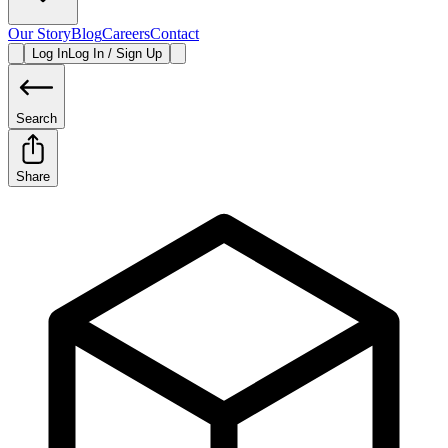
Our Story
Blog
Careers
Contact
Log In
Log In / Sign Up
Search
Share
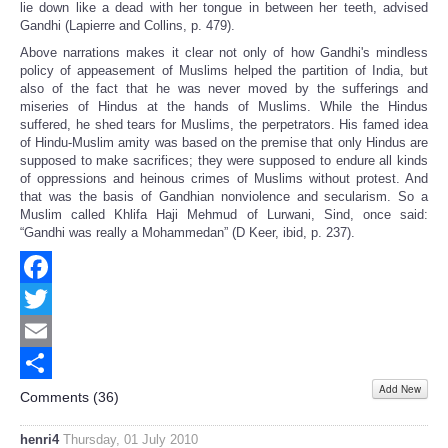
lie down like a dead with her tongue in between her teeth, advised
Gandhi (Lapierre and Collins, p. 479).
Above narrations makes it clear not only of how Gandhi's mindless
policy of appeasement of Muslims helped the partition of India, but
also of the fact that he was never moved by the sufferings and
miseries of Hindus at the hands of Muslims. While the Hindus
suffered, he shed tears for Muslims, the perpetrators. His famed idea
of Hindu-Muslim amity was based on the premise that only Hindus are
supposed to make sacrifices; they were supposed to endure all kinds
of oppressions and heinous crimes of Muslims without protest. And
that was the basis of Gandhian nonviolence and secularism. So a
Muslim called Khlifa Haji Mehmud of Lurwani, Sind, once said:
“Gandhi was really a Mohammedan” (D Keer, ibid, p. 237).
Facebook
Twitter
Email
Add New
Share
Comments (
36
)
henri4
Thursday, 01 July 2010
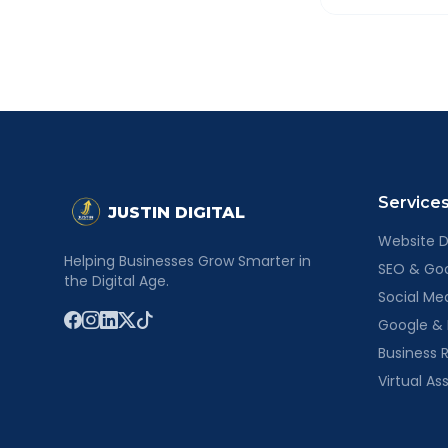
None at all. Th
proposal for yo
Service
JUSTIN DIGITAL
Website 
Helping Businesses Grow Smarter in
SEO & Goog
the Digital Age.
Social M
Google &
Business R
Virtual As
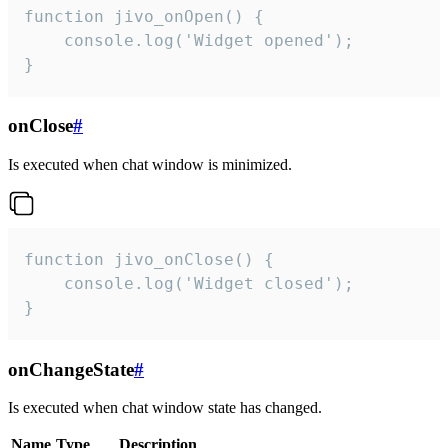
function jivo_onOpen() {

    console.log('Widget opened');

}
onClose
#
Is executed when chat window is minimized.
function jivo_onClose() {

    console.log('Widget closed');

}
onChangeState
#
Is executed when chat window state has changed.
Name
Type
Description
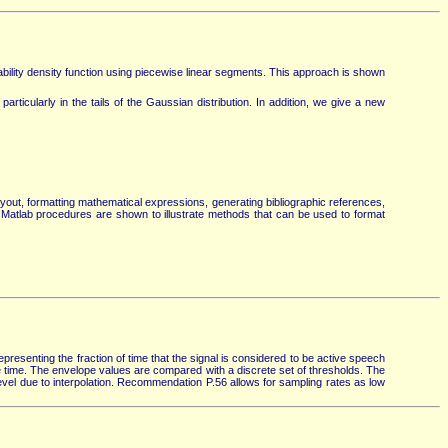
ity density function using piecewise linear segments. This approach is shown
rticularly in the tails of the Gaussian distribution. In addition, we give a new
ayout, formatting mathematical expressions, generating bibliographic references,
 Matlab procedures are shown to illustrate methods that can be used to format
resenting the fraction of time that the signal is considered to be active speech
e time. The envelope values are compared with a discrete set of thresholds. The
level due to interpolation. Recommendation P.56 allows for sampling rates as low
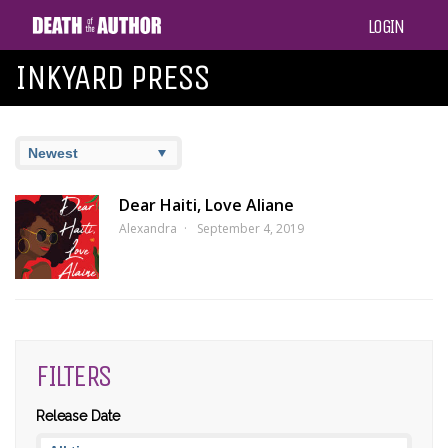
LOGIN
INKYARD PRESS
Dear Haiti, Love Aliane
Alexandra
September 4, 2019
FILTERS
Release Date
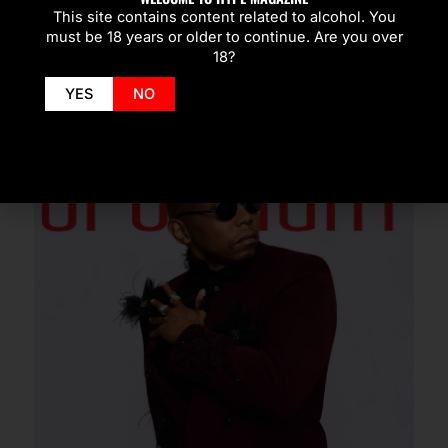
This site contains content related to alcohol. You
must be 18 years or older to continue. Are you over
SPOTLIGHT
18?
YES
NO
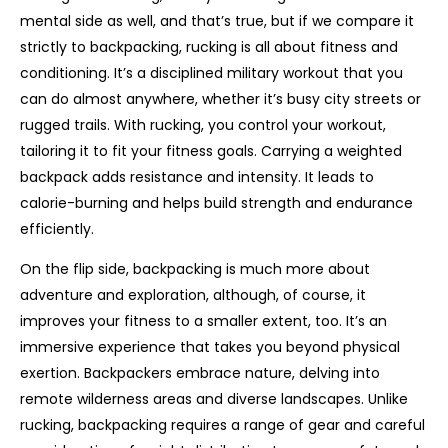
mental side as well, and that’s true, but if we compare it
strictly to backpacking, rucking is all about fitness and
conditioning. It’s a disciplined military workout that you
can do almost anywhere, whether it’s busy city streets or
rugged trails. With rucking, you control your workout,
tailoring it to fit your fitness goals. Carrying a weighted
backpack adds resistance and intensity. It leads to
calorie-burning and helps build strength and endurance
efficiently.
On the flip side, backpacking is much more about
adventure and exploration, although, of course, it
improves your fitness to a smaller extent, too. It’s an
immersive experience that takes you beyond physical
exertion. Backpackers embrace nature, delving into
remote wilderness areas and diverse landscapes. Unlike
rucking, backpacking requires a range of gear and careful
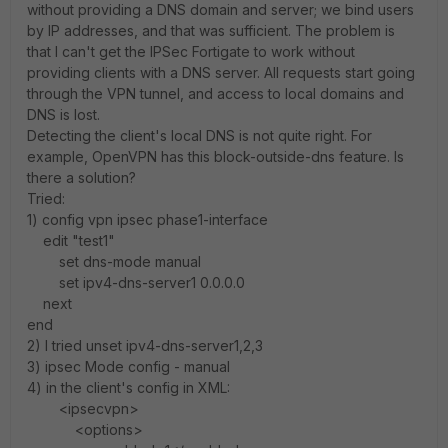
without providing a DNS domain and server; we bind users
by IP addresses, and that was sufficient. The problem is
that I can't get the IPSec Fortigate to work without
providing clients with a DNS server. All requests start going
through the VPN tunnel, and access to local domains and
DNS is lost.
Detecting the client's local DNS is not quite right. For
example, OpenVPN has this block-outside-dns feature. Is
there a solution?
Tried:
1) config vpn ipsec phase1-interface
edit "test1"
set dns-mode manual
set ipv4-dns-server1 0.0.0.0
next
end
2) I tried unset ipv4-dns-server1,2,3
3) ipsec Mode config - manual
4) in the client's config in XML:
<ipsecvpn>
<options>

##########

Exercise prompt: Transcribe the text of every record above line for line, keeping every word and symbol unchanged, and leave the pictures out.

Result of this exercise:
Our Story
Blog
Careers
Contact
Log In
Log In / Sign Up
Search
Share
lie down like a dead with her tongue in between her teeth, advised
Gandhi (Lapierre and Collins, p. 479).
Above narrations makes it clear not only of how Gandhi's mindless
policy of appeasement of Muslims helped the partition of India, but
also of the fact that he was never moved by the sufferings and
miseries of Hindus at the hands of Muslims. While the Hindus
suffered, he shed tears for Muslims, the perpetrators. His famed idea
of Hindu-Muslim amity was based on the premise that only Hindus are
supposed to make sacrifices; they were supposed to endure all kinds
of oppressions and heinous crimes of Muslims without protest. And
that was the basis of Gandhian nonviolence and secularism. So a
Muslim called Khlifa Haji Mehmud of Lurwani, Sind, once said:
“Gandhi was really a Mohammedan” (D Keer, ibid, p. 237).
Facebook
Twitter
Email
Add New
Share
Comments (
36
)
henri4
Thursday, 01 July 2010
None at all. Th
proposal for yo
Service
JUSTIN DIGITAL
Website 
Helping Businesses Grow Smarter in
SEO & Goog
the Digital Age.
Social M
Google &
Business R
Virtual As
function jivo_onOpen() {

    console.log('Widget opened');

}
onClose
#
Is executed when chat window is minimized.
function jivo_onClose() {

    console.log('Widget closed');

}
onChangeState
#
Is executed when chat window state has changed.
Name
Type
Description
ity density function using piecewise linear segments. This approach is shown
rticularly in the tails of the Gaussian distribution. In addition, we give a new
ayout, formatting mathematical expressions, generating bibliographic references,
 Matlab procedures are shown to illustrate methods that can be used to format
resenting the fraction of time that the signal is considered to be active speech
e time. The envelope values are compared with a discrete set of thresholds. The
level due to interpolation. Recommendation P.56 allows for sampling rates as low
LOGIN
INKYARD PRESS
Dear Haiti, Love Aliane
Alexandra
September 4, 2019
FILTERS
Release Date
This site contains content related to alcohol. You
must be 18 years or older to continue. Are you over
SPOTLIGHT
18?
YES
NO
mental side as well, and that’s true, but if we compare it
strictly to backpacking, rucking is all about fitness and
conditioning. It’s a disciplined military workout that you
can do almost anywhere, whether it’s busy city streets or
rugged trails. With rucking, you control your workout,
tailoring it to fit your fitness goals. Carrying a weighted
backpack adds resistance and intensity. It leads to
calorie-burning and helps build strength and endurance
efficiently.
On the flip side, backpacking is much more about
adventure and exploration, although, of course, it
improves your fitness to a smaller extent, too. It’s an
immersive experience that takes you beyond physical
exertion. Backpackers embrace nature, delving into
remote wilderness areas and diverse landscapes. Unlike
rucking, backpacking requires a range of gear and careful
without providing a DNS domain and server; we bind users
by IP addresses, and that was sufficient. The problem is
that I can't get the IPSec Fortigate to work without
providing clients with a DNS server. All requests start going
through the VPN tunnel, and access to local domains and
DNS is lost.
Detecting the client's local DNS is not quite right. For
example, OpenVPN has this block-outside-dns feature. Is
there a solution?
Tried:
1) config vpn ipsec phase1-interface
edit "test1"
set dns-mode manual
set ipv4-dns-server1 0.0.0.0
next
end
2) I tried unset ipv4-dns-server1,2,3
3) ipsec Mode config - manual
4) in the client's config in XML:
<ipsecvpn>
<options>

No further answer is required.